First performed in Berlin in 2009, BAM’s production marks Shakespeare’s Sonnets’ US premiere. The Berliner Ensemble and Robert Wilson’s last collaboration to be presented in New York was The Threepenny Opera at the Next Wave Festival in 2011.

While some songs have Wainwright’s signature sweeping style (Sonnet 29 “When in disgrace with fortune and men’s eyes” and Sonnet 20 “A woman’s face with Nature’s own hand painted”), others seem much more inspired by the company performing them and have atonal elements or a German cabaret vibe. The music is surprising throughout the performance, constantly playing with expectations and never quite letting the audience get comfortable.

Wilson appears to be exploring contrast and gender throughout the 2 hour and 45 minute show. The performance of gender pervades the piece with most of the actors playing parts in drag of some kind. An older gentleman plays Elizabeth I and Elizabeth II, a thing young woman plays “Poet” and looks like a silly Shakespeare doll, men dress up like Elizabethan ladies and girls dress and prance like Elizabethan boys. Contrast is also explored through the relationship between the music we hear and the stage picture we see. References to the Garden of Eden abound in one particular section, in another three men stand next to old fashioned gas pumps and sing a sonnet in a round.

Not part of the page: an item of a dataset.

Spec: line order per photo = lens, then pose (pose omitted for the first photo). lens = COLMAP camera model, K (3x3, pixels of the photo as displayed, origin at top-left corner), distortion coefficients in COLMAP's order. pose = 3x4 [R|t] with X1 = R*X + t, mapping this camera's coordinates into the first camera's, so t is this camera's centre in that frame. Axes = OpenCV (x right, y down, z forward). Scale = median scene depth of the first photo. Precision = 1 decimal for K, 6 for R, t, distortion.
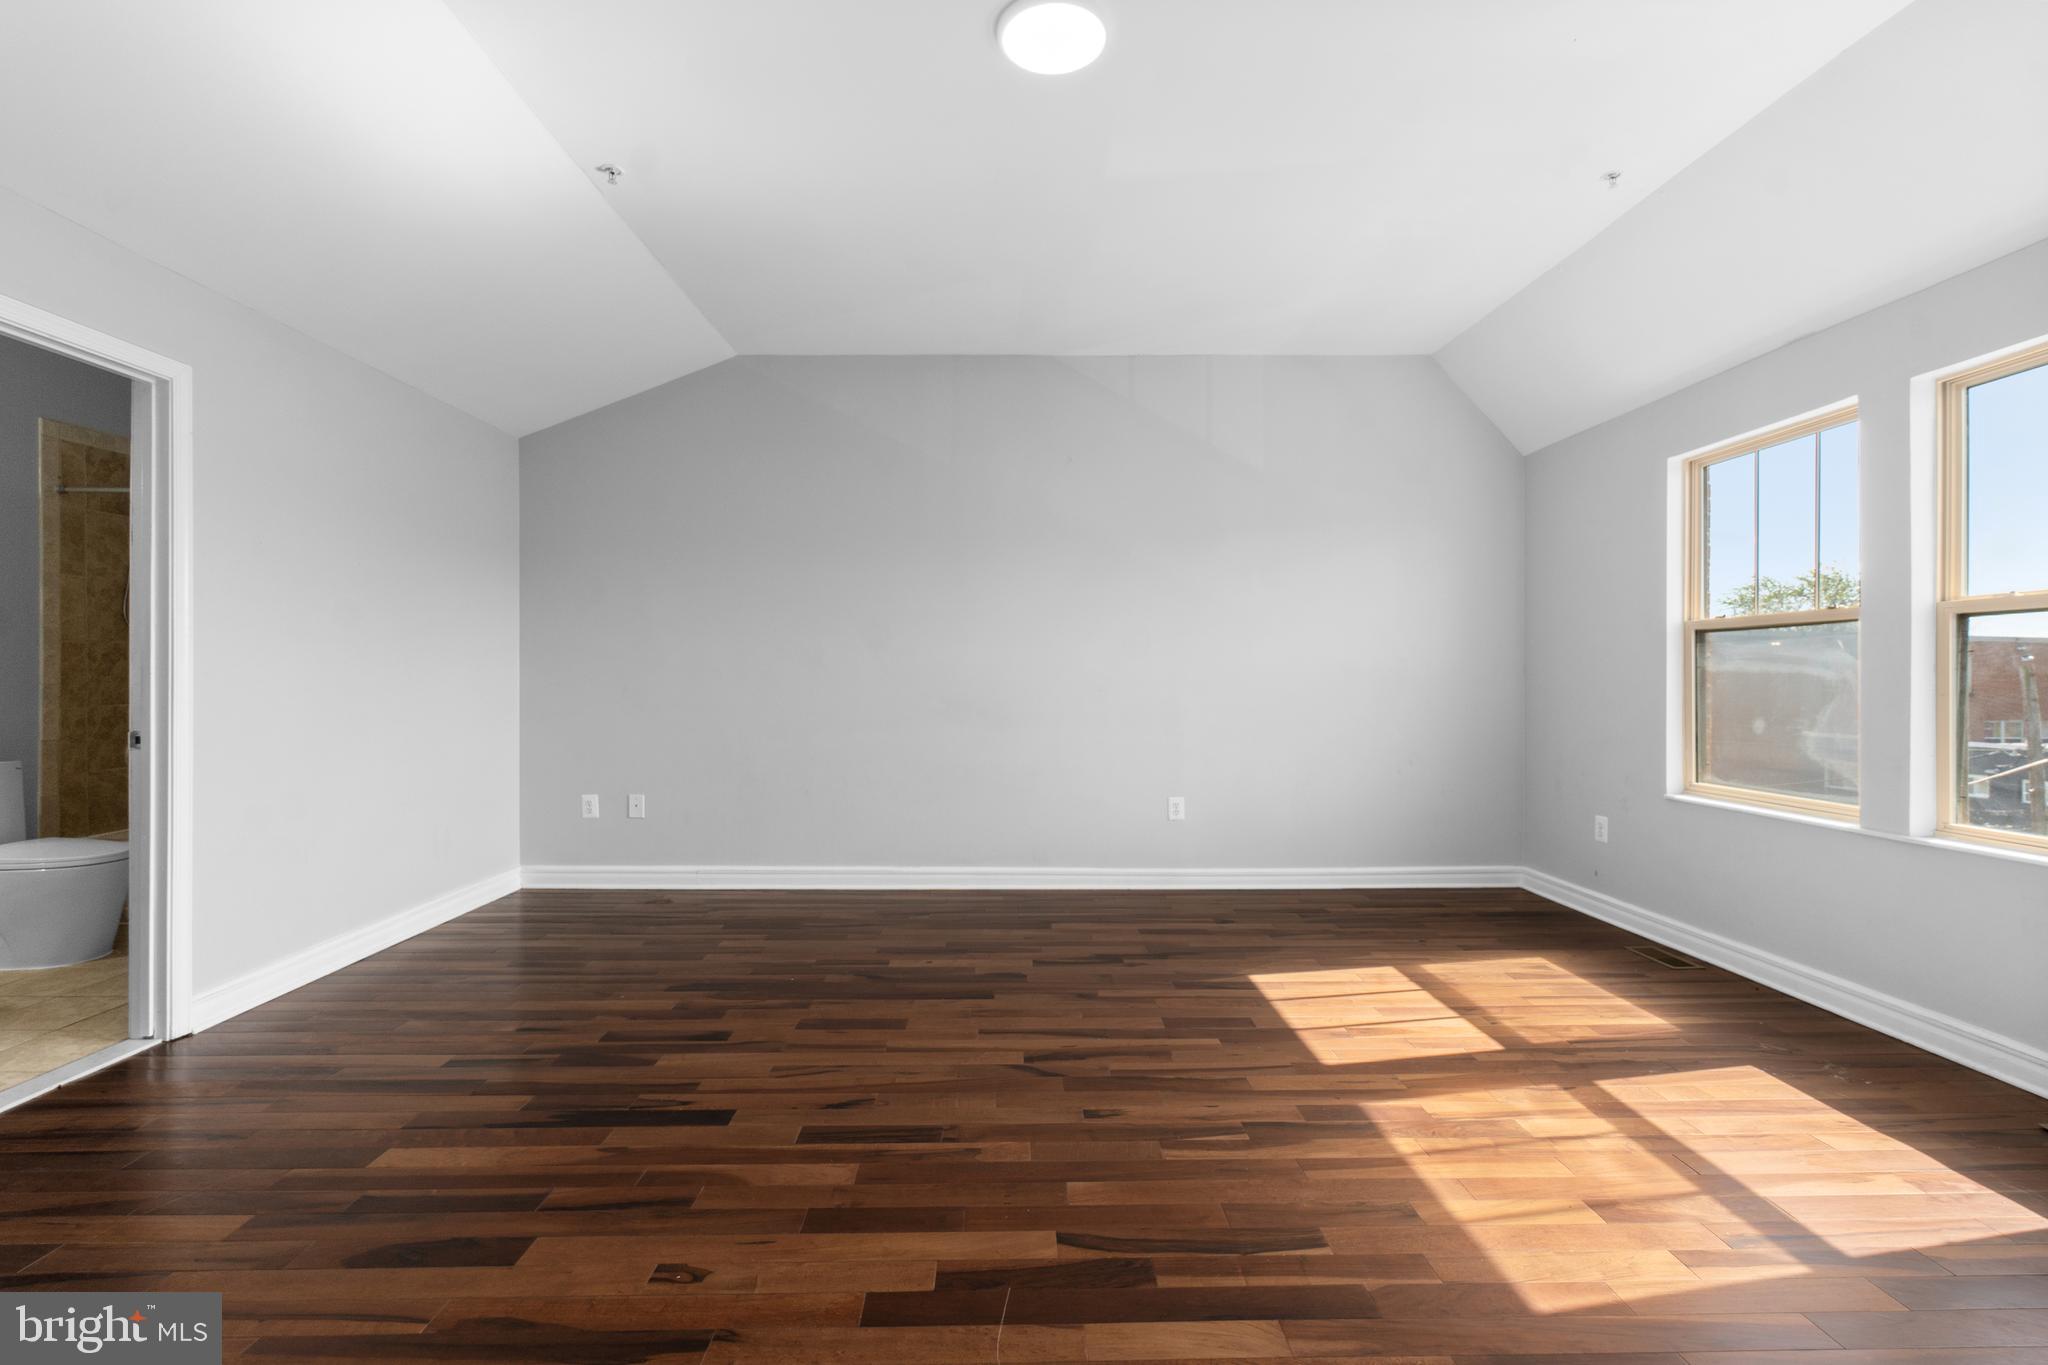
lens RADIAL K [[879.8, 0, 1016.5], [0, 879.8, 674.1], [0, 0, 1]] dist [-0.009455, 0.000959]
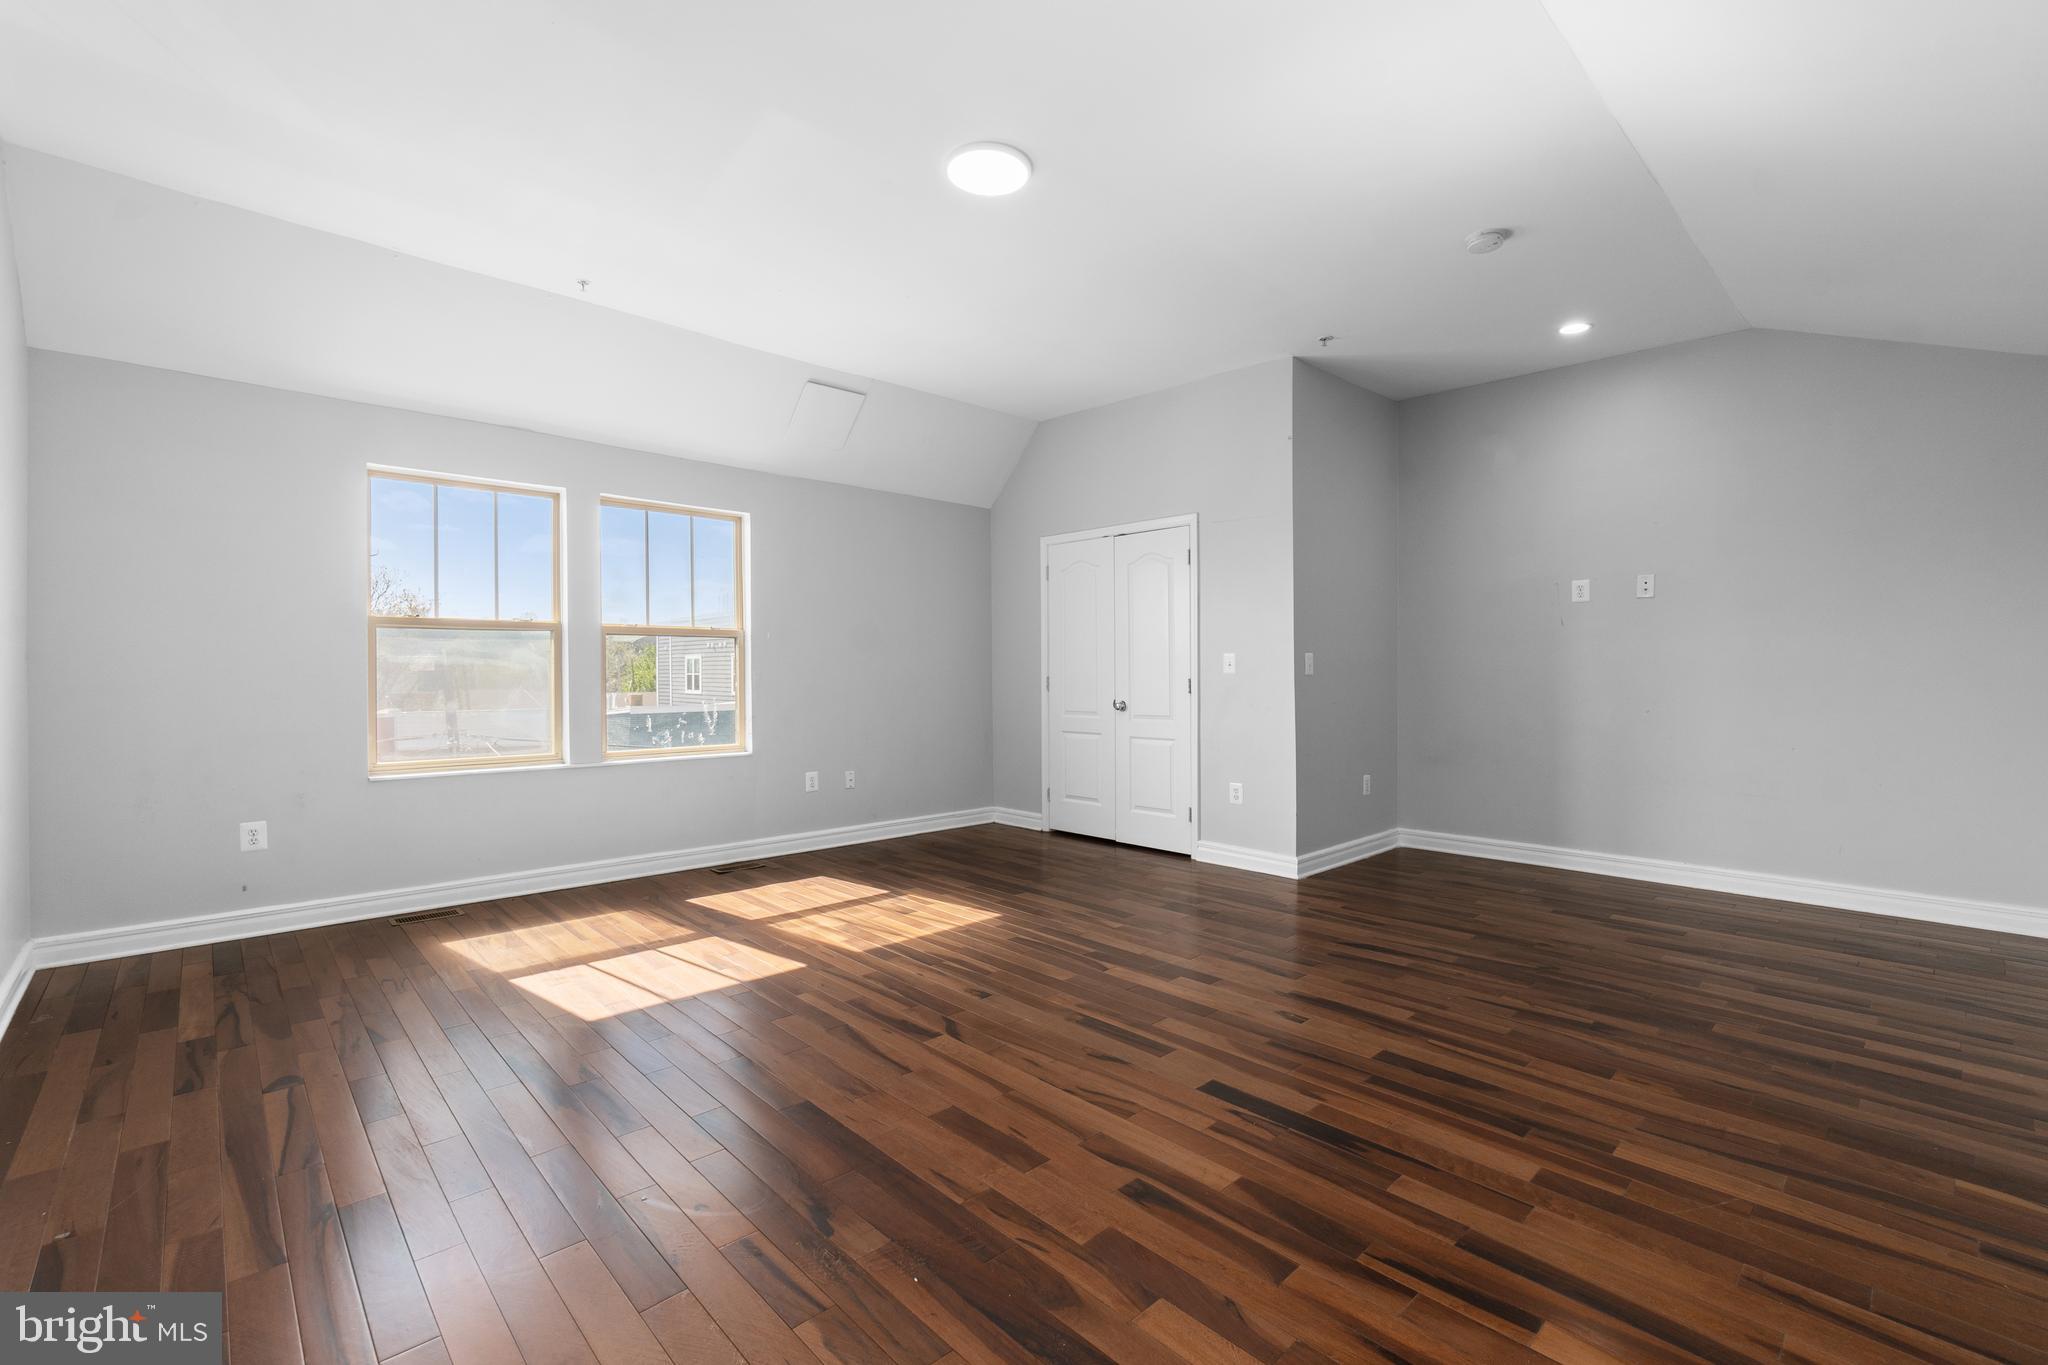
lens RADIAL K [[879.8, 0, 1016.5], [0, 879.8, 674.1], [0, 0, 1]] dist [-0.009455, 0.000959]
pose [[-0.663992, -0.008651, 0.747690, -0.922005], [-0.009489, 0.999950, 0.003143, -0.000747], [-0.747680, -0.005008, -0.664041, 1.792157]]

Costumes and lighting are predominantly either dark colors or ivory, a contrast that becomes more apparent as the piece goes on. These reference the recipients of Shakespeare’s sonnets, the Fair Youth and the Dark Lady. In some sections, we seem to be seeing the two sides of one character (in one sonnet in particular Shakespeare is referring to a devil and we see an incarnation of a devilish cupid stirring up trouble—and there are many doppelgangers that are skewed in some way, either ). At times, props magically float to the sky or fall out of people’s hands, to the surprise and delight to the characters onstage. Delight, in fact, is a good world to use to describe much of the production. While there’s a wisp of a thread that ties the pieces together, it’s not a narrative thread, but an aesthetic one. Each sonnet section aims to surprise and delight, but are digestible pieces that occasionally reference previous pieces or characters, but are otherwise stand alone pieces. And as the pieces transition between light and dark, funny and poignant, obtuse and perfectly clear, the performance walks that wonderfully fine line between completely comprehensible and utterly alien.